La France refuse d'exécuter la peine infligée à Laurent Ségalat

Laurent Ségalat échappe à la prison en France. Le Ministère de la justice a indiqué à Berne ...
La France refuse d'exécuter la peine infligée à Laurent Ségalat

La France refuse d'exécuter la peine infligée à Laurent Ségalat

Photo: Keystone

Laurent Ségalat échappe à la prison en France. Le Ministère de la justice a indiqué à Berne qu'il ne ferait pas exécuter la peine de 14 ans de prison infligée au généticien. L'avocat de la famille de la victime déplore qu'un meurtrier reste impuni.

Le Ministère français de la justice a fait savoir le 15 mai à l'Office fédéral de la justice (OFJ) que la France 'ne donnerait pas suite' à la demande de la Suisse concernant Laurent Ségalat. La peine privative de liberté 'ne peut pas être exécutée' selon les bases légales existant en France.

Pas de recours

La décision française 'ne peut faire l'objet d'aucun recours', poursuit mardi le canton de Vaud dans son communiqué. La validité du jugement suisse n'est pas remise en question pour autant. Laurent Ségalat demeure l'objet d'une recherche internationale en vue d'arrestation et d'extradition.

Pour prendre sa décision, la France s'est basée sur la Convention d'application de l'accord de Schengen et le protocole additionnel à la Convention sur le transfèrement des personnes condamnées, précise l'OFJ. 'Les conditions n'étaient pas réunies en l'état' pour réaliser la demande helvétique, selon le porte-parole de l'OFJ.

Déjà loin

Concrètement, Laurent Ségalat avait déjà quitté le sol suisse depuis longtemps au moment où la condamnation est devenue définitive et effective. Il y a d'autres raisons, mais c'est celle-là qui est essentielle, explique le porte-parole.

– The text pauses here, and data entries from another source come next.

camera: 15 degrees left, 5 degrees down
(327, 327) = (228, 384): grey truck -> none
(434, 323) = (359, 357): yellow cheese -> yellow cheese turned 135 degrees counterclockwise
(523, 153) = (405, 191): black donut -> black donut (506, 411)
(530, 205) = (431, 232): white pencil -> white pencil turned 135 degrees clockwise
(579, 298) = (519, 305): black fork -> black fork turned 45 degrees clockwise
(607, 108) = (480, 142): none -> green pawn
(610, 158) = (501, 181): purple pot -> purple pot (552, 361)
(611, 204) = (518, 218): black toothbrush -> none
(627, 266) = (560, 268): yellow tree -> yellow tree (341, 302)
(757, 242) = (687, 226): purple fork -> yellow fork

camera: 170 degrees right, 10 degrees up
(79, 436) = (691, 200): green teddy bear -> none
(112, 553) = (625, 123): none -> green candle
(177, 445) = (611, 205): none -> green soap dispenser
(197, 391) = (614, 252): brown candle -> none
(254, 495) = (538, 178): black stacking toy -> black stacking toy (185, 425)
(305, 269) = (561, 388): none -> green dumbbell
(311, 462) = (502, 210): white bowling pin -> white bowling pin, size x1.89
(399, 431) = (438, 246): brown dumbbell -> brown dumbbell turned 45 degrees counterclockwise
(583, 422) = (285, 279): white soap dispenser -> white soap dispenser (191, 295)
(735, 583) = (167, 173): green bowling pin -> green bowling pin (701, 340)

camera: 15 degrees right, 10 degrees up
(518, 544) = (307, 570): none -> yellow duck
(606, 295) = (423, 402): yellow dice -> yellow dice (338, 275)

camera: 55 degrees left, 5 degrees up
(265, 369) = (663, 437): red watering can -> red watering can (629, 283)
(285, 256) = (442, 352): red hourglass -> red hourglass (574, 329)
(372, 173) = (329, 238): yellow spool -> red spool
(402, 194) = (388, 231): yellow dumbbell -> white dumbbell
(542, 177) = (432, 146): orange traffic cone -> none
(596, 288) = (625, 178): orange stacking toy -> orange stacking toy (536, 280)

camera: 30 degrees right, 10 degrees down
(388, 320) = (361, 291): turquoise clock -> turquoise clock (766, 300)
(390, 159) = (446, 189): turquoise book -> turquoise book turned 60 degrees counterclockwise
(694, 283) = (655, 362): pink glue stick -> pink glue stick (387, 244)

Laurent Ségalat a été condamné le 2 avril 2014 à 14 ans de prison pour le meurtre de sa belle-mère en janvier 2010 à Vaux-sur-Morges (VD) par la Cour d'appel pénale vaudoise. Le Tribunal fédéral a confirmé le verdict le 30 septembre 2014. Il avait quitté la Suisse en 2012 déjà, après avoir suivi le premier jour de son premier procès en appel.

Satisfaction mesurée

Laurent Ségalat est 'satisfait' de la prise de position des autorités françaises, a déclaré à l'ats son avocat Gilles-Jean Portejoie. Mais c'est une satisfaction mesurée: Laurent Ségalat est innocent et le combat continue pour faire consacrer son innocence, a lancé le ténor du barreau français.

Pour Jacques Barillon, avocat de la famille de la victime, la pillule est amère même si elle était prévisible. La France, 'chantre des valeurs démocratiques, nous apprend qu'un criminel peut, de fait, jouir de l'impunité. J'espère que cela ne donnera pas de mauvaises idées à d'autres délinquants', a-t-il déclaré.

Meilleure collaboration

Le meurtrier sait qu'il pourra 'passer des jours paisibles' en France, a poursuivi l'avocat, déplorant la marge de manoeuvre 'quasi nulle' des victimes. Eric Cottier, procureur général vaudois qui avait plaidé dans l'affaire, regrette le manque de collaboration effective entre deux pays voisins qui ont des cultures juridique et judiciaire communes.

'Les accords internationaux, dont le but est une meilleure administration de la justice, n'atteignent pas les buts énoncés', a regretté Eric Cottier. Laurent Ségalat 'a mis la frontière' entre la justice suisse et lui, alors qu'il avait promis à plusieurs reprises de rester à disposition, a ajouté le magistrat.

Affaire unique

Côté vaudois, 'on prend acte' de la décision française. Le canton 'se laisse le temps d'étudier' l'argumentaire et demandera un avis de droit pour savoir si d'autres voies légales pourraient éventuellement être suivies, a précisé Anthony Brovarone, porte-parole du Service pénitentiaire.

L'affaire Ségalat a frappé les esprits à plusieurs égards. Sur la même base, le généticien français a été acquitté en première instance et condamné en appel. En outre, le mobile n'a jamais pu être déterminé.

Innocence clamée

L'accusé a toujours clamé son innocence, avouant lui-même qu'il n'avait pas eu le comportement adéquat lorsqu'il a découvert sa belle-mère ensanglantée au pied d'un escalier de la maison de Vaux-sur-Morges. Il a été débouté à Strasbourg par la Cour européenne des droits de l'homme (CEDH).